START Extracted data

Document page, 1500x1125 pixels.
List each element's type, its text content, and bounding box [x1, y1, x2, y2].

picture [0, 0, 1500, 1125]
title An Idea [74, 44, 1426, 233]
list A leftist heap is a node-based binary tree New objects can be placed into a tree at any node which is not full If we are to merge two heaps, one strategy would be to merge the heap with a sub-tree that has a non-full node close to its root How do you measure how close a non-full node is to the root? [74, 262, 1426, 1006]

END Extracted data

| Your instructions |
Return the material in full, restating each entry word for word.

| Answer space |
Document page, 1500x1125 pixels.
List each element's type, its text content, and bounding box [x1, y1, x2, y2].

picture [0, 0, 1500, 1125]
title An Idea [74, 44, 1426, 233]
list A leftist heap is a node-based binary tree New objects can be placed into a tree at any node which is not full If we are to merge two heaps, one strategy would be to merge the heap with a sub-tree that has a non-full node close to its root How do you measure how close a non-full node is to the root? [74, 262, 1426, 1006]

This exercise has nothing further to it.